Short-answer chart tasks:
☆ ☆ ☆ ☆

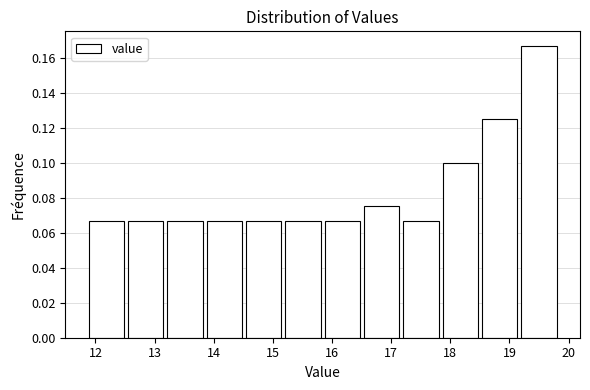

Reading left to right, transcribe this chart: for each bar, give the range it covers on the x-axis and its height. Neither the bar edges nor the heights are printed on the chart, so give them approximately, as read against the axes.

11.9 to 12.5: 0.066
12.5 to 13.2: 0.066
13.2 to 13.8: 0.066
13.8 to 14.5: 0.066
14.5 to 15.2: 0.066
15.2 to 15.8: 0.066
15.8 to 16.5: 0.066
16.5 to 17.2: 0.076
17.2 to 17.8: 0.066
17.8 to 18.5: 0.100
18.5 to 19.2: 0.126
19.2 to 19.8: 0.166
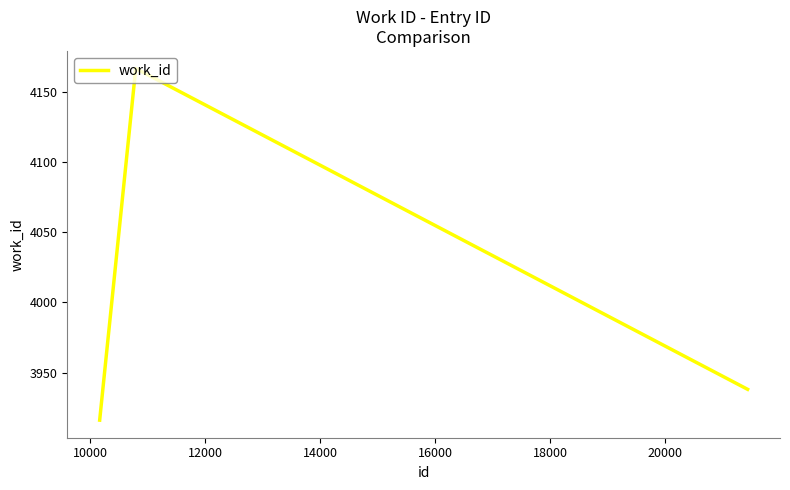

What is the smallest value displayed?

3916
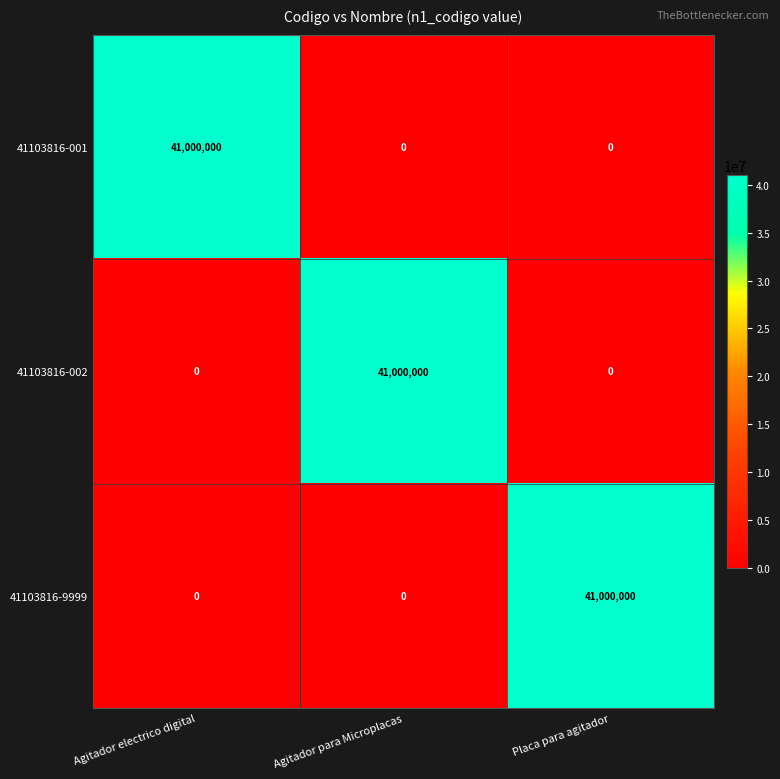

What is the total value across all series at Placa para agitador?

41000000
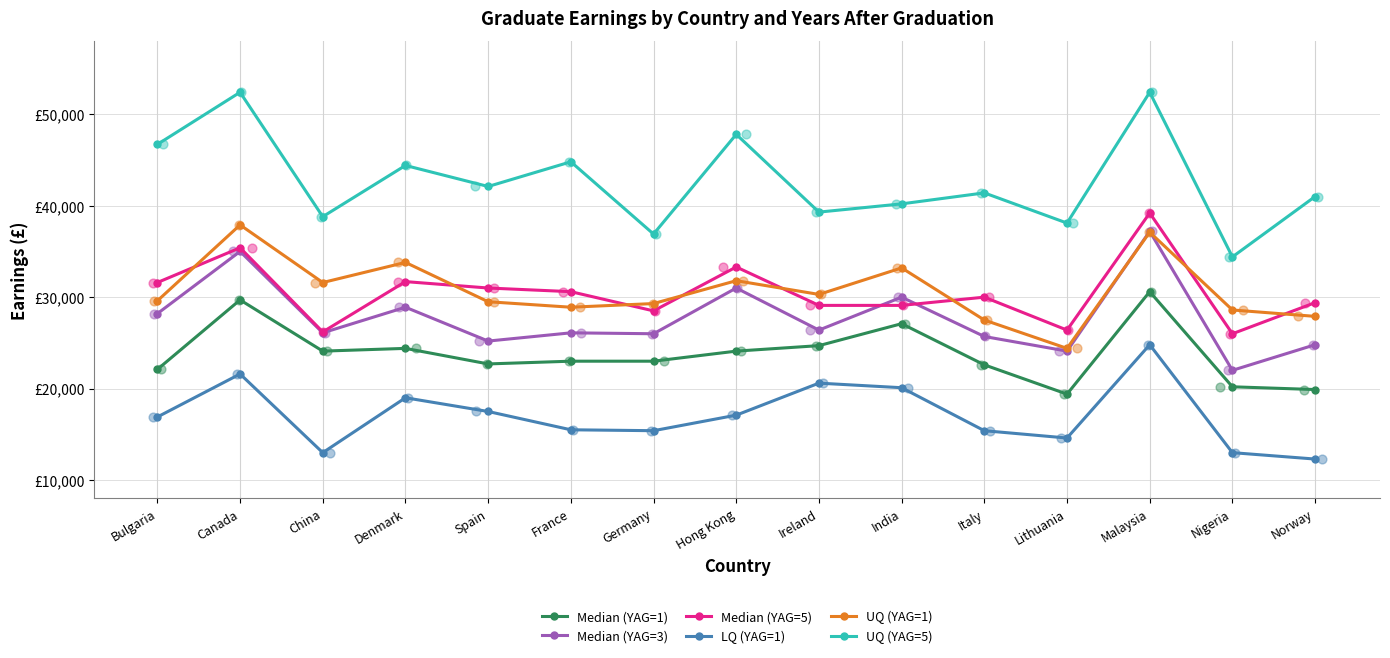

Which series has the largest Y range (max minus min)?

UQ (YAG=5)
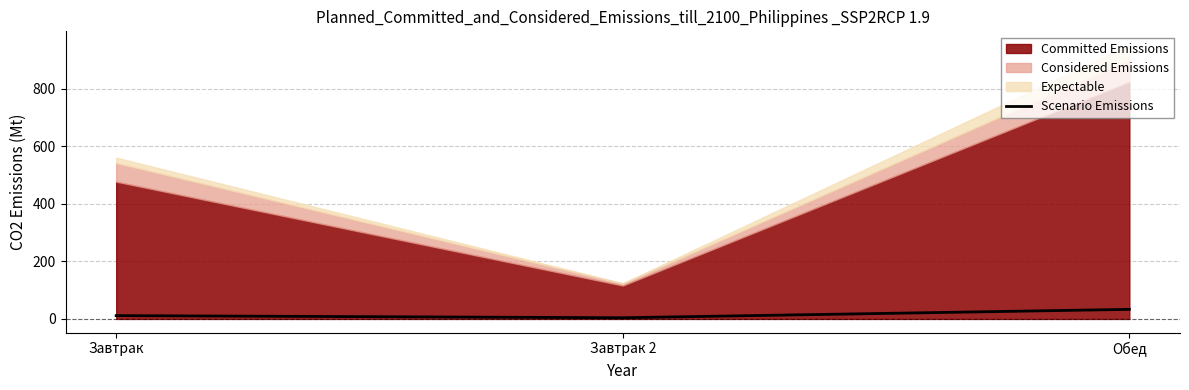

What is the change in value from Завтрак to Обед?

+21.7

☆ ☆ ☆ ☆

» **ACTION ITEM**
Recast the records from the line with "11.9 to 12.5: 0.066" up to and including the line with "19.2 to 19.8: 0.166" as a numbered list, leaving out any blank lines.

» **ANSWER SECTION**
1. 11.9 to 12.5: 0.066
2. 12.5 to 13.2: 0.066
3. 13.2 to 13.8: 0.066
4. 13.8 to 14.5: 0.066
5. 14.5 to 15.2: 0.066
6. 15.2 to 15.8: 0.066
7. 15.8 to 16.5: 0.066
8. 16.5 to 17.2: 0.076
9. 17.2 to 17.8: 0.066
10. 17.8 to 18.5: 0.100
11. 18.5 to 19.2: 0.126
12. 19.2 to 19.8: 0.166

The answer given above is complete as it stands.